Task details>
Can you repeat all of these rows, substituting "vernacular name" for "common name" and leaving everything else unchanged?
***** Listing
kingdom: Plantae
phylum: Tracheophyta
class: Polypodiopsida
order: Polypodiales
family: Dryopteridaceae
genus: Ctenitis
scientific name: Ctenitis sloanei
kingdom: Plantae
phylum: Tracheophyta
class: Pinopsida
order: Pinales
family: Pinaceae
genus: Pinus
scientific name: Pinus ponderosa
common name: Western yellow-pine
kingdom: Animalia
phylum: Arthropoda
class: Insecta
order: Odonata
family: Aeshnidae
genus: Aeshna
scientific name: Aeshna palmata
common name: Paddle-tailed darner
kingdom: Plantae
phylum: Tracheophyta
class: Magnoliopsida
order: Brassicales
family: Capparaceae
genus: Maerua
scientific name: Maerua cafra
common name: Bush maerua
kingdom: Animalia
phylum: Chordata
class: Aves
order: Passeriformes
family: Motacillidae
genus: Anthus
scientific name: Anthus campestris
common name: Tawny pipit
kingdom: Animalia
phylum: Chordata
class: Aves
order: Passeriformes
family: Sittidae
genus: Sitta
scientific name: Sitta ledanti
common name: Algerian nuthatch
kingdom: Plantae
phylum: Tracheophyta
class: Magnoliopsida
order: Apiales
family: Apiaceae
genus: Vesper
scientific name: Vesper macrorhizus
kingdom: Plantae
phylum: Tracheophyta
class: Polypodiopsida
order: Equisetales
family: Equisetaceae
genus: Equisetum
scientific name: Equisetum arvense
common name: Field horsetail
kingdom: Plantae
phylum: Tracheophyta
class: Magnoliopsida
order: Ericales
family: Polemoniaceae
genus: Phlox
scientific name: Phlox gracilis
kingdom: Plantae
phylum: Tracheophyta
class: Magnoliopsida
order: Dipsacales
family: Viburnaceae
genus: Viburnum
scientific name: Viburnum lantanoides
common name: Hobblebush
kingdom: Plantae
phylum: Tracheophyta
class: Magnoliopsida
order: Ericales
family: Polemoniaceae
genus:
**********
Task answer>
kingdom: Plantae
phylum: Tracheophyta
class: Polypodiopsida
order: Polypodiales
family: Dryopteridaceae
genus: Ctenitis
scientific name: Ctenitis sloanei
kingdom: Plantae
phylum: Tracheophyta
class: Pinopsida
order: Pinales
family: Pinaceae
genus: Pinus
scientific name: Pinus ponderosa
vernacular name: Western yellow-pine
kingdom: Animalia
phylum: Arthropoda
class: Insecta
order: Odonata
family: Aeshnidae
genus: Aeshna
scientific name: Aeshna palmata
vernacular name: Paddle-tailed darner
kingdom: Plantae
phylum: Tracheophyta
class: Magnoliopsida
order: Brassicales
family: Capparaceae
genus: Maerua
scientific name: Maerua cafra
vernacular name: Bush maerua
kingdom: Animalia
phylum: Chordata
class: Aves
order: Passeriformes
family: Motacillidae
genus: Anthus
scientific name: Anthus campestris
vernacular name: Tawny pipit
kingdom: Animalia
phylum: Chordata
class: Aves
order: Passeriformes
family: Sittidae
genus: Sitta
scientific name: Sitta ledanti
vernacular name: Algerian nuthatch
kingdom: Plantae
phylum: Tracheophyta
class: Magnoliopsida
order: Apiales
family: Apiaceae
genus: Vesper
scientific name: Vesper macrorhizus
kingdom: Plantae
phylum: Tracheophyta
class: Polypodiopsida
order: Equisetales
family: Equisetaceae
genus: Equisetum
scientific name: Equisetum arvense
vernacular name: Field horsetail
kingdom: Plantae
phylum: Tracheophyta
class: Magnoliopsida
order: Ericales
family: Polemoniaceae
genus: Phlox
scientific name: Phlox gracilis
kingdom: Plantae
phylum: Tracheophyta
class: Magnoliopsida
order: Dipsacales
family: Viburnaceae
genus: Viburnum
scientific name: Viburnum lantanoides
vernacular name: Hobblebush
kingdom: Plantae
phylum: Tracheophyta
class: Magnoliopsida
order: Ericales
family: Polemoniaceae
genus:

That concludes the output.